From Academic Kids

Template:Infobox Software

MacPaint is a bitmap-based image editing computer program that was produced by Apple Computer for bundling with their Macintosh personal computer. After being "forcibly ignored" for some time due to developer backlash, Apple eventually formed Claris to market updated versions of MacPaint and other early Apple software. As of 2004, MacPaint 1.5 and 2.0 is still being sold by Sun Remarketing.

Despite a short life span, MacPaint was many people's first GUI-based bitmap editing experience, and as such became the seminal work by which similar efforts were measured. The original Mac bundle also included MacWrite, a similarly easy-to-use word processor, and pictures from MacPaint could be placed inside MacWrite documents in a few keystrokes. The pair literally defined user expectations of a GUI-based computer.

Since the original Macintosh had only a black-and-white monitor, MacPaint only edited monochrome bitmaps with a fixed size of 576 x 720 pixels - the size of the ImageWriter's standard 8 x 10 inch sheet of paper at 72 DPI.

Xerox PARC researcher and Apple Fellow Alan Kay made a seminal home videotape showing his one year-old daughter starting a Macintosh 128K computer, inserting a floppy disk containing MacPaint, starting the program, and proceeding to paint with it. MacPaint, in part, represented a paradigm shift where computing had become a useful (and even entertaining) part of ordinary people's lives.

The first real improvement was FullPaint by Ann Arbor Softworks, then SuperPaint by Silicon Beach Software, PixelPaint by Supermac Technology (the first color-capable paint program) and eventually Adobe Systems introduced Photoshop around the same time Apple debuted the Macintosh IIfx.


MacPaint 1.0 was written by Bill Atkinson, a member of Apple's Macintosh development team. In 1988, David Ramsey made some improvements resulting in version 2.0. Both versions came in at around 45 kilobytes for the full application.

Somewhat curiously, the original MacPaint in fact broke many of the user interface guidelines then being pushed by Apple as the key to consistency between applications. MacPaint's interface did not consist of separate windows (also true of Atkinson's later HyperCard), but used a full screen approach, with fixed tool palettes in a dedicated area on the left and below the editing area. The window title bar shown above the editing area is fake — it cannot be moved. While this approach fit reasonably well with the single-tasking original Mac OS, the later addition of MultiFinder meant that MacPaint 1.0 did not "play well with others". This was one of the main issues addressed by MacPaint 2.0, which adopted "normal" windows and floating tool palettes.

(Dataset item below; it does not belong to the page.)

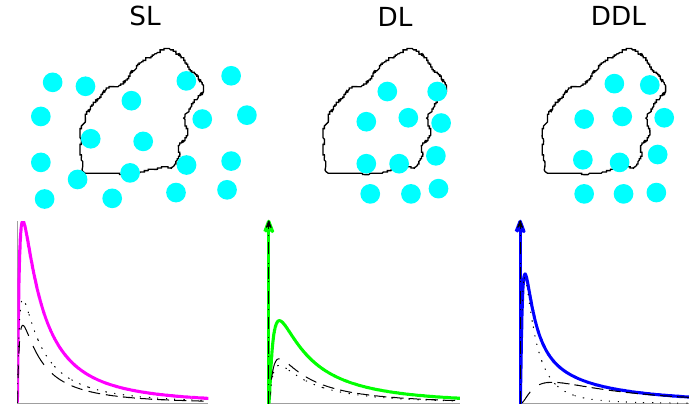
Figure 1. A schematic of the single lognormal (SL), delta-lognormal (DL), and delta-double-lognormal (DDL) hydrometeor PDF shapes. The SL PDF shape is precipitating over the entire subgrid domain, whereas the DL and DDL shapes are not. In all three plots of the PDFs (where each PDF is a function of a hydrometeor species, such as r r ), the weighted PDF from each PDF component is shown (black dashes and black dots). The sum of the two are the SL (solid magenta), the DL (solid green), and the DDL (solid blue). The SL does not contain a delta at 0, and the mean and variance of each PDF component are the same. Each component of the DL has a delta at 0 (upward pointing black arrows on the y axis). The sum of the two component deltas forms the DL’s delta at 0 (upward pointing green arrow). The mean and variance of each DL PDF component are the same within precipitation. Each component of the DDL also has a delta at 0 (upward pointing black arrows). The sum of the two component deltas forms the DDL’s delta at 0 (upward pointing blue arrow). The mean and/or variance differ between DDL PDF components within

The reason for this, was the that the creator of MacPaint, Bill Atkinson, complained that it was a mistake to allow users to specify their own desktop patterns (in early Macintosh Operating Systems, there was a Pattern Editor for the desktop), because, as he put it, it was "harder to make a nice one than it looked" (which was very true). He couldn't bear the thought of people creating ugly desktop patterns. In order to avoid potentially hideous patterns marring MacPaint, he made it so MacPaint allocated a window the size of the screen when it started up, and then filled it with the standard 50% gray pattern, covering up the real desktop pattern, protecting users from their "rash esthetic blunders, at least within the confines of MacPaint."

The original MacPaint did not incorporate a zoom function. Instead, a special magnification mode called FatBits was used, which showed each pixel as a clickable rectangle with a white border. Editing in this mode was extremely easy, and set the standard for many future editors.